EXERCISE REQUIREMENTS —
In the records that follow, find each line with "middle" and pull it out.

(Stored data entries)
※ ※ ※

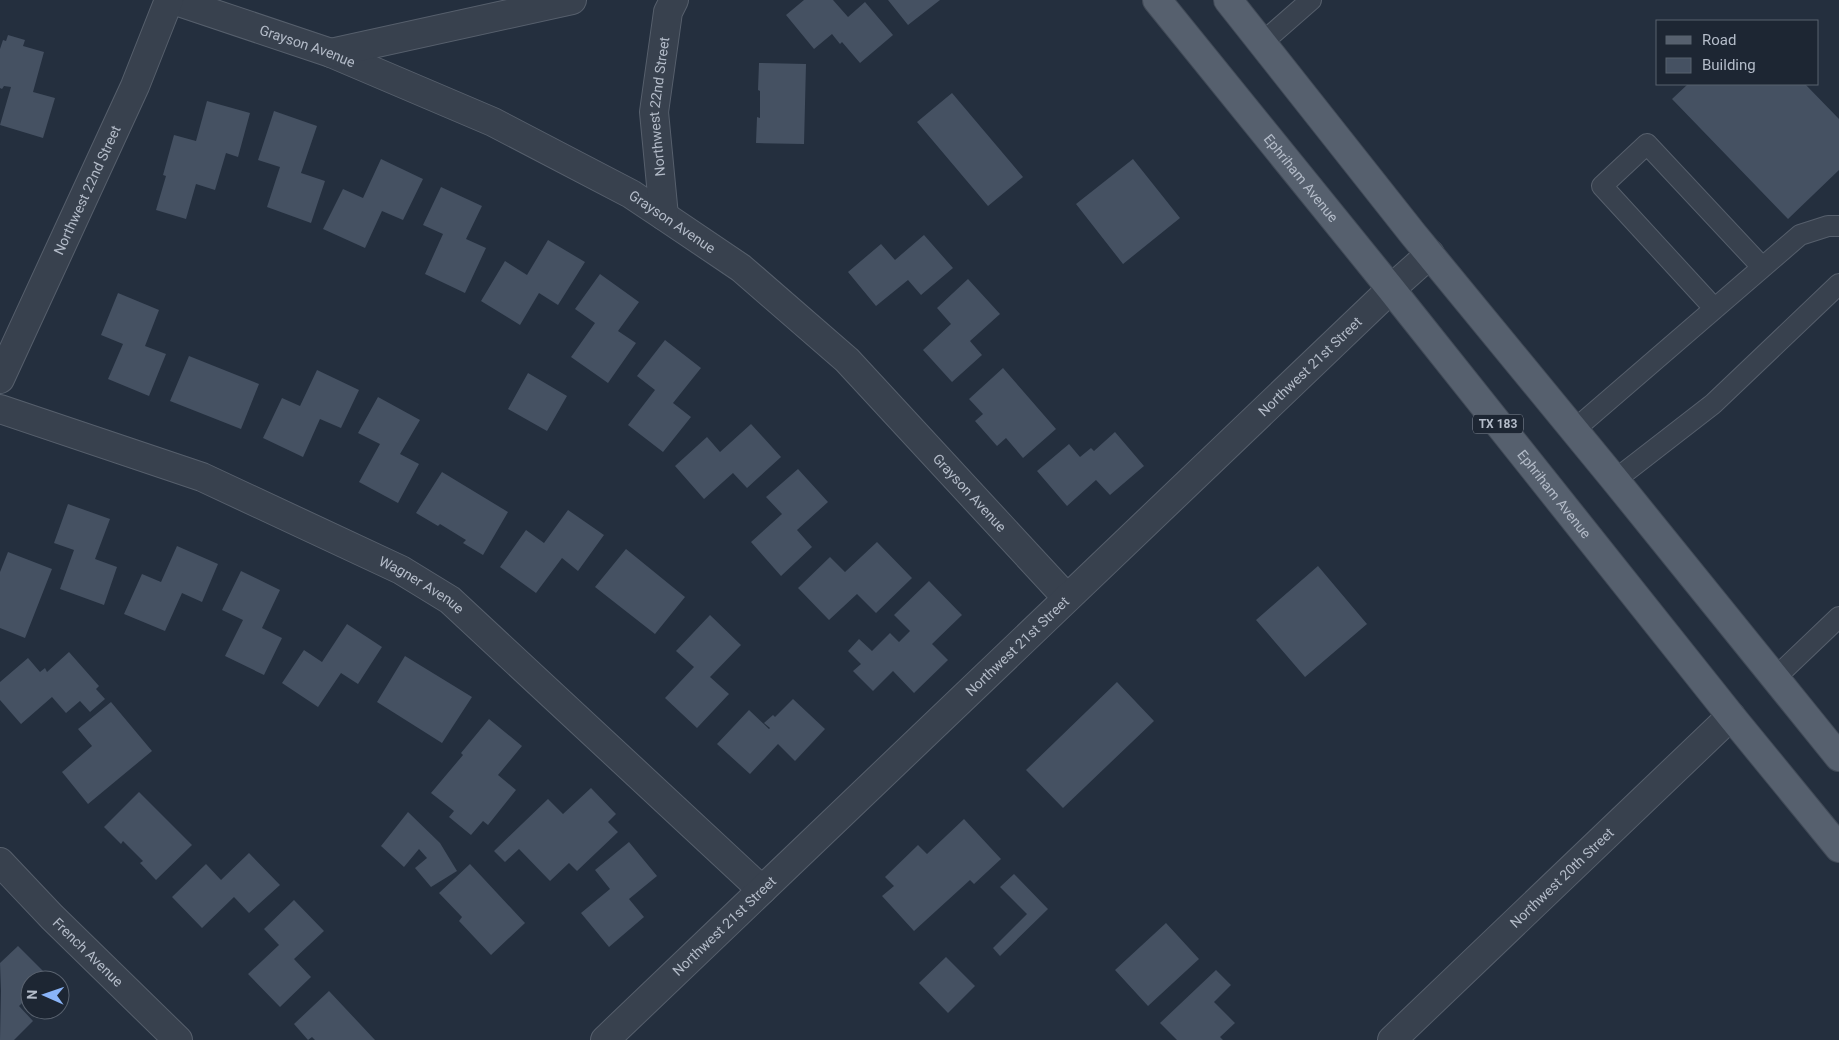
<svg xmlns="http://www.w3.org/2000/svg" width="1839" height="1040" font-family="Roboto,sans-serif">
	<rect width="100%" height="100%" fill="#242f3e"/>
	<path fill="#455162" d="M804,0h29l15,17 17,-15 28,33 -33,28 -18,-21 -2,2 -8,-10 -18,15 -28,-34z
		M888,0h52l-32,25z
		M8,35l17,5 -2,6 21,6 -11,40 22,6 -12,40 -43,-13 11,-38 -7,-1 -2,3 -2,-1v-39l3,-9 3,1z
		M759,63l47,1 -2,80 -48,-1 1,-26 3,1v-27l-2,-1z
		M1688,84h117l34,35v51l-51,49 -116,-120z
		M952,93l71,84 -35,29 -71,-84z
		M207,101l43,12 -12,44 -12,-4 -11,37 -19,-6 -10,35 -30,-9 10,-34 -3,-1 11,-40 22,6z
		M274,111l43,15 -16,47 24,8 -14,42 -44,-16 13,-40 -22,-7z
		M381,159l42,20 -20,41 -21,-9 -17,37 -42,-19 20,-40 20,9z
		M1133,159l47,59 -57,46 -47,-60z
		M441,187l41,19 -16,33 20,9 -21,45 -40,-19 18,-40 -20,-9z
		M924,235l29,33 -32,27 -13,-15 -32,26 -28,-34 33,-28 14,16z
		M548,240l37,22 -27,43 -19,-12 -19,32 -39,-24 24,-40 22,14z
		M600,274l39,28 -21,29 18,12 -28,40 -37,-26 24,-34 -20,-14z
		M968,279l32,35 -30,27 12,14 -30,27 -29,-32 28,-26 -14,-16z
		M118,293l41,17 -14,36 21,8 -17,42 -41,-17 15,-35 -22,-9z
		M665,340l36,28 -28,35 18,14 -28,35 -35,-27 27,-35 -18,-14z
		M189,356l70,28 -18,45 -71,-28z
		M1003,368l53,61 -33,29 -17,-20 -9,8 -22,-25 8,-7 -14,-15z
		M317,370l42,20 -18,38 -21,-9 -17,38 -40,-19 19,-40 18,8z
		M528,373l39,23 -20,35 -39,-22z
		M378,397l42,23 -20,34 19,10 -21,39 -39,-21 21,-38 -22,-11z
		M751,424l30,33 -34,31 -14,-15 -29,26 -29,-33 32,-29 13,15z
		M1115,432l29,34 -34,29 -14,-15 -29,26 -30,-35 32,-27 11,13 11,-9 3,3z
		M798,469l30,33 -31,28 15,17 -31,29 -30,-34 31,-28 -16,-17z
		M442,472l66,40 -25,43 -20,-12 3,-3 -26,-16 -2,2 -22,-13z
		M68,504l42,15 -15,40 22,8 -13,38 -44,-16 14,-39 -20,-7z
		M568,510l36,25 -26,36 -16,-13 -26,35 -36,-26 26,-37 18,13z
		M877,542l35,36 -36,35 -19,-19 -28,26 -31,-32 32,-31 15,15z
		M177,546l41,18 -16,38 -20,-9 -17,38 -41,-17 18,-40 19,8z
		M626,549l59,48 -30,37 -60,-47z
		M8,552l44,17 -27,69 -25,-10v-56z
		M1318,566l49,58 -62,53 -49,-57z
		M241,571l39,19 -18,38 20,10 -18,37 -39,-19 18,-36 -21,-10z
		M929,581l33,34 -30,29 16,16 -34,33 -21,-22 -20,20 -20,-20 8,-7 -13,-13 11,-12 13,12 18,-18 9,9 11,-11 -16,-16z
		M710,615l31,30 -31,32 19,17 -32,34 -32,-30 29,-31 -18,-16z
		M347,624l35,23 -24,37 -17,-11 -23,34 -36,-24 22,-33 18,12z
		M69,652l30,34 -3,3 9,10 -15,13 -10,-11 -14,12 -14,-16 -31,27 -21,-24v-18l28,-24 12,14 5,-4 2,4z
		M405,656l67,41 -30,46 -65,-41z
		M1117,682l37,39 -91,87 -37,-38z
		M793,699l32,30 -30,32 -17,-17 -28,30 -33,-30 32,-34 20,19 1,-1 -6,-5 9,-8 2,2z
		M111,702l41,49 -64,53 -26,-32 30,-26 -14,-17z
		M489,719l33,27 -24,29 18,15 -28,35 -5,-4 -12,14 -22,-18 5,-6 -23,-18 32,-38 -2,-2z
		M591,788l25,26 -8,8 10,10 -41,39 -8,-8 -19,18 -31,-32 -14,13 -11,-11 54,-52 15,15z
		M139,792l53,53 -36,35 -16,-17 3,-2 -20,-20 -2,3 -17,-17z
		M408,812l32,31 17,28 -26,16 -16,-19 12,-10 -8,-9 -15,18 -23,-21z
		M964,819l37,40 -27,25 -4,-4 -56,51 -32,-35 12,-10 -9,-9 33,-32 9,9z
		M629,842l28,34 -28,23 15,18 -35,30 -28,-34 29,-24 -15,-19z
		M249,853l31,32 -31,28 -15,-16 -32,31 -30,-31 34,-33 15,16z
		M470,864l55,59 -34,32 -32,-34 3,-4 -23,-24z
		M1014,874l34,35 -48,47 -7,-8 34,-34 -27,-27z
		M294,900l30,31 -30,28 17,18 -31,30 -32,-33 31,-29 -15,-16z
		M1166,923l33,36 -51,47 -33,-36z
		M18,946l30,30 -3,4h-15v15l-11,11 14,15 -19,19h-14l1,-49 -1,-28z
		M946,957l29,29 -27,27 -29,-30z
		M1216,970l15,15 -17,17 21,21 -15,14 3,3h-46l-17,-17z
		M329,991l46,49h-60l-3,-3 -4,3 -14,-16z"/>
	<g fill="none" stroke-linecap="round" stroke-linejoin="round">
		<g stroke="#565f6c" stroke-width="22">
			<path id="service" d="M1262,43l49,-43
				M1714,308l-112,-122 45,-42 115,123
				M1574,430l226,-195 28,-9h11
				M1615,480l98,-76 126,-120
				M1775,678l64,-61"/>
		</g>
		<g stroke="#565f6c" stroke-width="30">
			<g id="minor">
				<path id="s1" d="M173,0l158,53 162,69 138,72 33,22 77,52 106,92 220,238"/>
				<path d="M331,53l241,-53"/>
				<path id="s2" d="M664,216l-10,-104 14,-100 6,-12"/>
				<path id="s3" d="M0,379l135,-293 34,-86"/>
				<path id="s4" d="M0,409l202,68 199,93 49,30 312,290"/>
				<path id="s5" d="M0,862l52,55 126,123"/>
				<path id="s6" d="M605,1040l786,-751 39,-35"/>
				<path id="s7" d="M1392,1040l339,-324"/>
			</g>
		</g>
		<g stroke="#414a57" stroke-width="30">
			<g id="primary">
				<path id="s8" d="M1157,0l234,289 340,427 108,132"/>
				<path d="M1228,0l185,234 202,246 224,277"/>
			</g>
		</g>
		<use href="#service" stroke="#38414e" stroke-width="20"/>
		<use href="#minor" stroke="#38414e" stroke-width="28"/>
		<use href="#primary" stroke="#56606e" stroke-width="28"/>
	</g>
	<g text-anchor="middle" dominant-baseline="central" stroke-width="4.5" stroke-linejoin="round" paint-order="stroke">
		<rect fill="#1d2633" stroke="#878f9c" stroke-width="1" x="1473" y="414.5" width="50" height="19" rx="4"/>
		<g font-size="12" font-weight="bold" fill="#b4bcc9">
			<text x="1498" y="424">TX 183</text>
		</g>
		<g font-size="14" fill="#b4bcc9" stroke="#1d2633">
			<text stroke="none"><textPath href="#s1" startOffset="142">Grayson Avenue</textPath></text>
			<text stroke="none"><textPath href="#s2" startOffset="110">Northwest 22nd Street</textPath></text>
			<text stroke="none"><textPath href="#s8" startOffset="229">Ephriham Avenue</textPath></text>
			<text stroke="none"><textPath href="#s3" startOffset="208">Northwest 22nd Street</textPath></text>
			<text stroke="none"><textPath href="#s1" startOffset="548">Grayson Avenue</textPath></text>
			<text stroke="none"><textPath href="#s6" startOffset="975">Northwest 21st Street</textPath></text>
			<text stroke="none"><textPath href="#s1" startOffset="952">Grayson Avenue</textPath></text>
			<text stroke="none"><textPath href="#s8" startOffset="634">Ephriham Avenue</textPath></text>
			<text stroke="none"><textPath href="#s4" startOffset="458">Wagner Avenue</textPath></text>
			<text stroke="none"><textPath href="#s6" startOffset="570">Northwest 21st Street</textPath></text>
			<text stroke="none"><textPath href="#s7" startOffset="235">Northwest 20th Street</textPath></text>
			<text stroke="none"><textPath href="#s6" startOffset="165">Northwest 21st Street</textPath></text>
			<text stroke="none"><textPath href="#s5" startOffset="126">French Avenue</textPath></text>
		</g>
	</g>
	<rect x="1656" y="20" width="162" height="65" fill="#1d2633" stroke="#59626f"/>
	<rect x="1666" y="36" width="25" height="8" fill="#56606e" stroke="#59626f"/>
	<text x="1702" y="45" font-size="15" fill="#b4bcc9">Road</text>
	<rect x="1666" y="58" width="25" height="15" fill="#455162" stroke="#59626f"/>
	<text x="1702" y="70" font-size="15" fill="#b4bcc9">Building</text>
	<g transform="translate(45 995) rotate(272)"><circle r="24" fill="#1d2633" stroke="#59626f"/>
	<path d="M0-4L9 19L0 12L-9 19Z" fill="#8ab4f8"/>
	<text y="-8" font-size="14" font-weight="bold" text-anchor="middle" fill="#b4bcc9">N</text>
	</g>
</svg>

※ ※ ※

REPLY —
	<g text-anchor="middle" dominant-baseline="central" stroke-width="4.5" stroke-linejoin="round" paint-order="stroke">
	<text y="-8" font-size="14" font-weight="bold" text-anchor="middle" fill="#b4bcc9">N</text>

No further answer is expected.